» Excerpted passage
Example 2: projecting onto the first principal component

Using the results from Example 1, project each centered point onto $u_1 = \frac{1}{\sqrt{2}}(1, 1)$ :

$z_i = u_1^T \tilde{x}_i$

$z_1 = \frac{1}{\sqrt{2}}(1 \cdot (-2) + 1 \cdot (-2)) = \frac{-4}{\sqrt{2}} = -2\sqrt{2} \approx -2.83$

$z_2 = \frac{1}{\sqrt{2}}(1 \cdot 2 + 1 \cdot 0) = \frac{2}{\sqrt{2}} = \sqrt{2} \approx 1.41$

$z_3 = \frac{1}{\sqrt{2}}(1 \cdot 0 + 1 \cdot 2) = \frac{2}{\sqrt{2}} = \sqrt{2} \approx 1.41$

$z_4 = \frac{1}{\sqrt{2}}(1 \cdot 0 + 1 \cdot 0) = 0$

We reduced each 2D point to a single number. The 2D dataset is now a 1D dataset: $\{-2.83, 1.41, 1.41, 0\}$ .

Reconstruction from 1D back to 2D

To reconstruct, multiply the 1D coordinate by $u_1$ and add back the mean:

$\hat{x}_i = z_i \cdot u_1 + \bar{x}$

Point	Original	1D projection $z_i$	Reconstructed $\hat{x}_i$	Error
$p_1$	$(0, 0)$	$-2\sqrt{2}$	$(-2, -2) + (2,2) = (0, 0)$	$0$
$p_2$	$(4, 2)$	$\sqrt{2}$	$(1, 1) + (2,2) = (3, 3)$	$\sqrt{2} \approx 1.41$
$p_3$	$(2, 4)$	$\sqrt{2}$	$(1, 1) + (2,2) = (3, 3)$	$\sqrt{2} \approx 1.41$
$p_4$	$(2, 2)$	$0$	$(0, 0) + (2,2) = (2, 2)$	$0$

Points $p_1$ and $p_4$ are reconstructed exactly because they lie on the first principal component direction. Points $p_2$ and $p_3$ lose information in the perpendicular direction.

Total reconstruction error:

$\sum_i \|\hat{x}_i - x_i\|^2 = 0 + 2 + 2 + 0 = 4$

This equals $n \cdot \lambda_2 = 4 \times 1 = 4$ . The reconstruction error from dropping component $k$ is always $n$ times the eigenvalue $\lambda_k$ . That is exactly why we keep the components with the largest eigenvalues and drop the ones with the smallest.

Connection to SVD

You do not actually need to compute the covariance matrix to do PCA. The singular value decomposition (SVD) of the centered data matrix gives you everything directly.

» Data excerpts

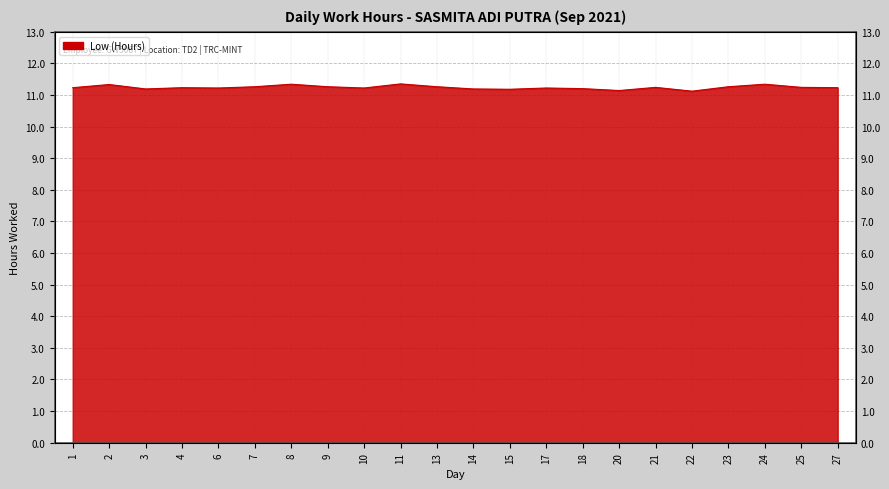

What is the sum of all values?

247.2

* * *

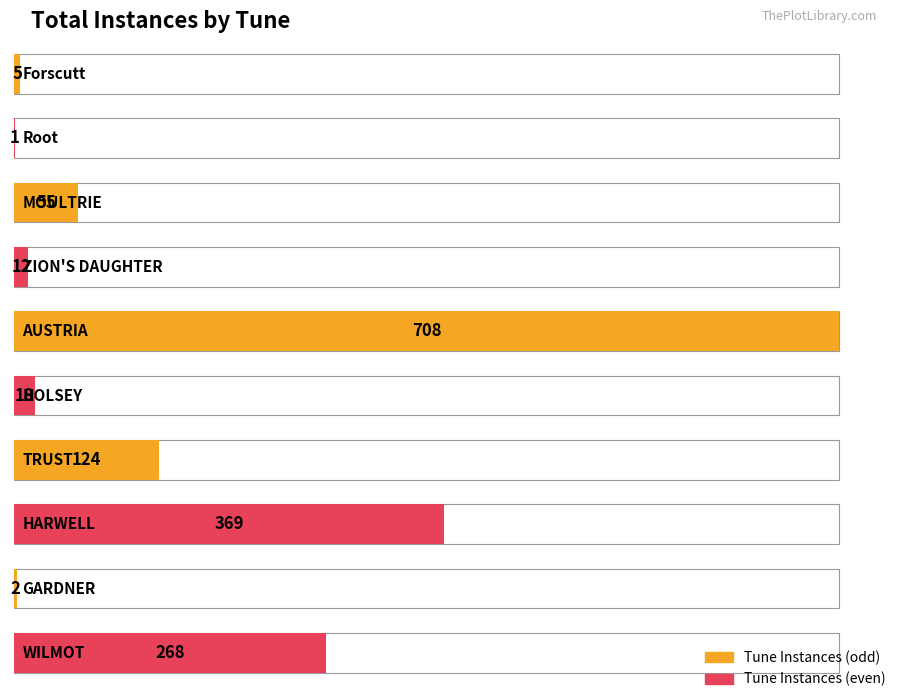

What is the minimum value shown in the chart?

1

» Work order 1
From the PCA walkthrough, extract the passage between "Points $p_1$ and" and "the perpendicular direction.", inclusive.
» Work order 2
According to the PCA walkthrough, why are points p1 and p4 reconstructed exactly?
» Work order 3
Carry on the PCA walkthrough from the sentence about the singular value decomposition of the centered data matrix.
The entries were taken from a different source than the text.

» Answer section 1
Points $p_1$ and $p_4$ are reconstructed exactly because they lie on the first principal component direction. Points $p_2$ and $p_3$ lose information in the perpendicular direction.

» Answer section 2
They lie on the first principal component direction.

» Answer section 3
If $X = U S V^T$ is the SVD of the $n \times d$ centered data matrix, then:

$X^T X = V S^T U^T U S V^T = V S^2 V^T$

Since $\Sigma = \frac{1}{n} X^T X$ , the columns of $V$ are the eigenvectors of $\Sigma$ and the eigenvalues are $\lambda_i = s_i^2 / n$ where $s_i$ are the singular values.

Why use SVD instead of eigendecomposition?

Numerical stability: Computing $X^TX$ squares the condition number, which amplifies floating-point errors. SVD avoids this.
Efficiency for wide data: When $d \gg n$ , the covariance matrix $\Sigma$ is $d \times d$ . SVD works directly with the $n \times d$ data matrix.
Already implemented: Every numerical library has a fast, robust SVD.

In practice, always use SVD for PCA. Never form the covariance matrix explicitly unless you are teaching someone how PCA works (like right now).

Choosing the number of components

The key question: how many principal components should you keep?

Variance explained threshold. Pick the smallest $k$ such that:

$\frac{\sum_{i=1}^k \lambda_i}{\sum_{i=1}^d \lambda_i} \geq \text{threshold}$

A common threshold is 95%. In our example, keeping just PC1 gives 75% of variance. You would need both components for 100%.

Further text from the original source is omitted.